William, the eldest, a year older than herself, her constant companion and friend; her advocate with her mother (of whom he was the darling) in every distress. "William did not like she should come away; he had told her he should miss her very much indeed." "But William will write to you, I dare say." "Yes, he had promised he would, but he had told _her_ to write first." "And when shall you do it?" She hung her head and answered hesitatingly, "she did not know; she had not any paper."
"If that be all your difficulty, I will furnish you with paper and every other material, and you may write your letter whenever you choose. Would it make you happy to write to William?"
"Then let it be done now. Come with me into the breakfast-room, we shall find everything there, and be sure of having the room to ourselves."
"But, cousin, will it go to the post?"
"Yes, depend upon me it shall: it shall go with the other letters; and, as your uncle will frank it, it will cost William nothing."
"My uncle!" repeated Fanny, with a frightened look.
"Yes, when you have written the letter, I will take it to my father to frank."
Fanny thought it a bold measure, but offered no further resistance; and they went together into the breakfast-room, where Edmund prepared her paper, and ruled her lines with all the goodwill that her brother could himself have felt, and probably with somewhat more exactness. He continued with her the whole time of her writing, to assist her with his penknife or his orthography, as either were wanted; and added to these attentions, which she felt very much, a kindness to her brother which delighted her beyond all the rest. He wrote with his own hand his love to his cousin William, and sent him half a guinea under the seal. Fanny's feelings on the occasion were such as she believed herself incapable of expressing; but her countenance and a few artless words fully conveyed all their gratitude and delight, and her cousin began to find her an interesting object. He talked to her more, and, from all that she said, was convinced of her having an affectionate heart, and a strong desire of doing right; and he could perceive her to be farther entitled to attention by great sensibility of her situation, and great timidity. He had never knowingly given her pain, but he now felt that she required more positive kindness; and with that view endeavoured, in the first place, to lessen her fears of them all, and gave her especially a great deal of good advice as to playing with Maria and Julia, and being as merry as possible.
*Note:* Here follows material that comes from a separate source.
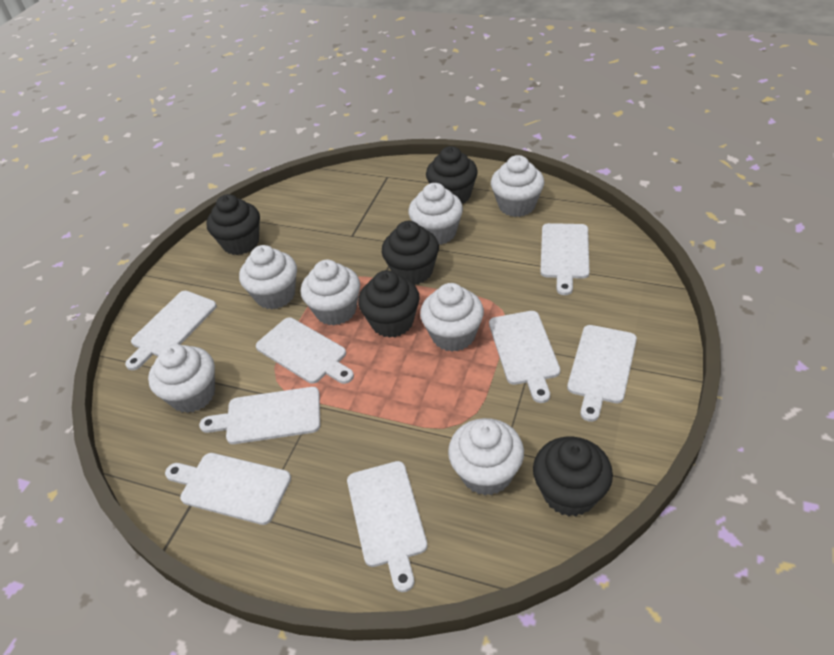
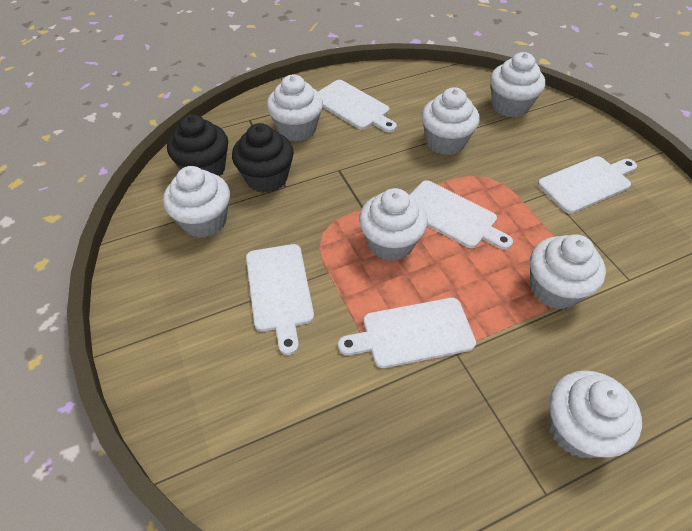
black cupcake: 5 -> 2
white cutting board: 8 -> 5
From this day Fanny grew more comfortable. She felt that she had a friend, and the kindness of her cousin Edmund gave her better spirits with everybody else. The place became less strange, and the people less formidable; and if there were some amongst them whom she could not cease to fear, she began at least to know their ways, and to catch the best manner of conforming to them. The little rusticities and awkwardnesses which had at first made grievous inroads on the tranquillity of all, and not least of herself, necessarily wore away, and she was no longer materially afraid to appear before her uncle, nor did her aunt Norris's voice make her start very much. To her cousins she became occasionally an acceptable companion. Though unworthy, from inferiority of age and strength, to be their constant associate, their pleasures and schemes were sometimes of a nature to make a third very useful, especially when that third was of an obliging, yielding temper; and they could not but own, when their aunt inquired into her faults, or their brother Edmund urged her claims to their kindness, that "Fanny was good-natured enough."
Edmund was uniformly kind himself; and she had nothing worse to endure on the part of Tom than that sort of merriment which a young man of seventeen will always think fair with a child of ten. He was just entering into life, full of spirits, and with all the liberal dispositions of an eldest son, who feels born only for expense and enjoyment.